Up and coming destination
Puglia has been among the fastest growing tourism destinations in Europe over the past few years. There is a big potential that has still to be realized. Investors are pouring in from all over the world. Puglia still has an old world sense of history, beauty and charm.
Ciceri e tria: is a traditional Apulian dish with Arabian and Sicilian origins. Today, it has become an unofficial symbol of the Salento region in Apulia. The dish consists of pasta and chickpeas.
Rustico: common street food especially in Lecce. Puff pastry filled with a combination of béchamel sauce, tomatoes, and mozzarella cheese
Focaccia Barese: Focaccia is sold in every corner of the Apulian cities and it is consumed at any time of the day.
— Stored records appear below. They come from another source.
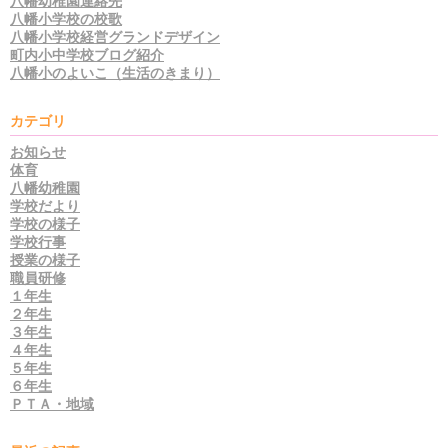
八幡幼稚園連絡先
八幡小学校の校歌
八幡小学校経営グランドデザイン
町内小中学校ブログ紹介
八幡小のよいこ（生活のきまり）
カテゴリ
お知らせ
体育
八幡幼稚園
学校だより
学校の様子
学校行事
授業の様子
職員研修
１年生
２年生
３年生
４年生
５年生
６年生
ＰＴＡ・地域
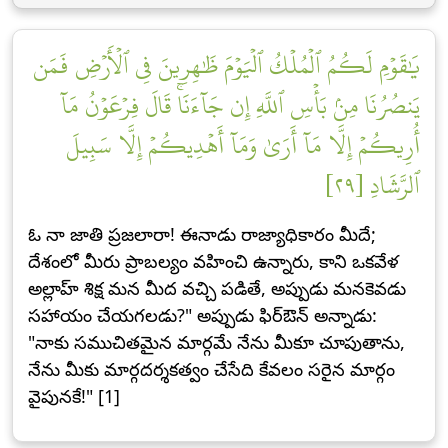
يَٰقَوۡمِ لَكُمُ ٱلۡمُلۡكُ ٱلۡيَوۡمَ ظَٰهِرِينَ فِي ٱلۡأَرۡضِ فَمَن
يَنصُرُنَا مِنۢ بَأۡسِ ٱللَّهِ إِن جَآءَنَاۚ قَالَ فِرۡعَوۡنُ مَآ
أُرِيكُمۡ إِلَّا مَآ أَرَىٰ وَمَآ أَهۡدِيكُمۡ إِلَّا سَبِيلَ
ٱلرَّشَادِ [٢٩]
ఓ నా జాతి ప్రజలారా! ఈనాడు రాజ్యాధికారం మీదే;
దేశంలో మీరు ప్రాబల్యం వహించి ఉన్నారు, కాని ఒకవేళ
అల్లాహ్ శిక్ష మన మీద వచ్చి పడితే, అప్పుడు మనకెవడు
సహాయం చేయగలడు?" అప్పుడు ఫిర్ఔన్ అన్నాడు:
"నాకు సముచితమైన మార్గమే నేను మీకూ చూపుతాను,
నేను మీకు మార్గదర్శకత్వం చేసేది కేవలం సరైన మార్గం
వైపునకే!" [1]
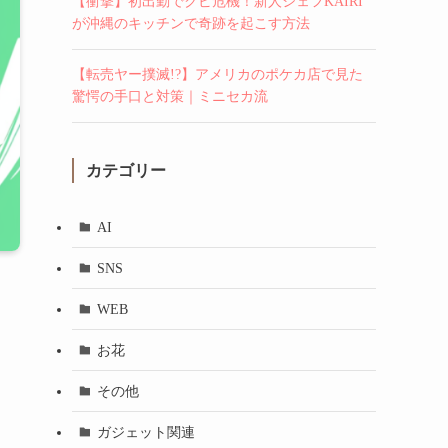
【衝撃】初出勤でクビ危機！新人シェフKAIRI
が沖縄のキッチンで奇跡を起こす方法
【転売ヤー撲滅!?】アメリカのポケカ店で見た
驚愕の手口と対策｜ミニセカ流
カテゴリー
AI
SNS
WEB
お花
その他
ガジェット関連
、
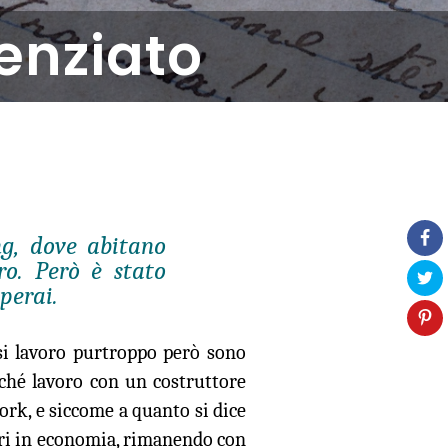
cenziato
ng, dove abitano
ro. Però è stato
perai.
esi lavoro purtroppo però sono
rché lavoro con un costruttore
Work, e siccome a quanto si dice
vori in economia, rimanendo con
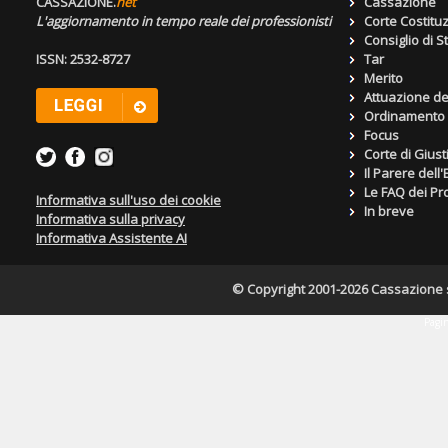
CASSAZIONE.
net
Cassazione
L'aggiornamento in tempo reale dei professionisti
Corte Costitu
Consiglio di S
ISSN: 2532-8727
Tar
Merito
Attuazione de
Ordinamento g
Focus
Corte di Giust
Il Parere dell
Le FAQ dei Pro
Informativa sull'uso dei cookie
In breve
Informativa sulla privacy
Informativa Assistente AI
© Copyright 2001-2026 Cassazione s.r
Pagin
Frisele: is a traditional Italian rusk originating from Puglia. When served, friselle are usually soaked in seawater or springwater. If the rusks are topped with fresh tomatoes, they are then known as friselle Salentina, a specialty of Salento.
Orecchiette pasta with ragù alla Pugliese: Orecchiette means small ears.
Taralli: A cracker similar in texture to a breadstick. one of the most iconic and widely consumed foods of Puglia.
Burrata and mozzarella di bufala Campana
Seafood: Octopus (Polpo), Sea Urchin (Ricci), Mussles (Cozze), Purple shrimps (Gamberi Viola di Gallipoli). Mostly enjoyed raw.
Spaghetti ai ricci di mare (with sea urchins), and Spagetti alla Vongola (with clams)
Bombette: balls of capocollo salami stuffed with cheese
Primitivo Wine from Manduria: dark colored, high in tannin and strong in both alcohol and flavor.
Gellato: and the best is in Polignano a Mare town
Olive Oil: Puglia supplies around 40% of olive oil production in Italy (it is the first region for quantity and quality of Extra Virgin Olive Oil produced per year). The Italian heel also provides around 12% of the olive oil production in the whole world.
Torta pasticciotto: a type of filled Apulian pastry
Nature and Coastline and Weather
Puglia’s long and tumultuous history is writ large on its ancient landscape. Medieval rock churches lie buried in rocky gorges, Roman ruins cascade into the sea, castles loom on hilltops while Romanesque cathedrals jostle for space with baroque basilicas and noble palazzos. Everywhere you go here, you’re reminded of the region’s priceless cultural legacy
There are tons of beautiful properties (much more coming soon also, like big famous chains), but if you are coming to Puglia I highly recommend you come to experience the Authenticity and the Apulian people, stay in a Masseria, or a family owned hotel. Immerse as much as possible. Contact me to recommend to you the best fit for you.
When to visit
I would skip August as Ferragosto (a holiday when Italians go on vacation) falls in that month, also August is really hot. So to avoid crowds and heat, visit Puglia in the months of May, June, July, and September.
There are not many taxis really in Puglia, so rent a car? Yes and no, you surely need a car as there are a lot of land to cover, and a lot of amazing towns that are a must see, but the old towns create a congested system of narrow streets, and very few parking spots. The best thing is to have a driver with you at all times.
In Puglia, the custom of afternoon siesta (La Controra), is a fact of life. Everything closes between 2-4pm in the summer.
To take home an authentic piece of Puglia, consider buying a pumo (plural, pumi). You’ll see these colorful ceramic buds all over the place, displayed on balconies, placed on stairways, in gift shops. Named after the Roman goddess for fruitful abundance, these ancient good luck charms were traditionally given as wedding gifts.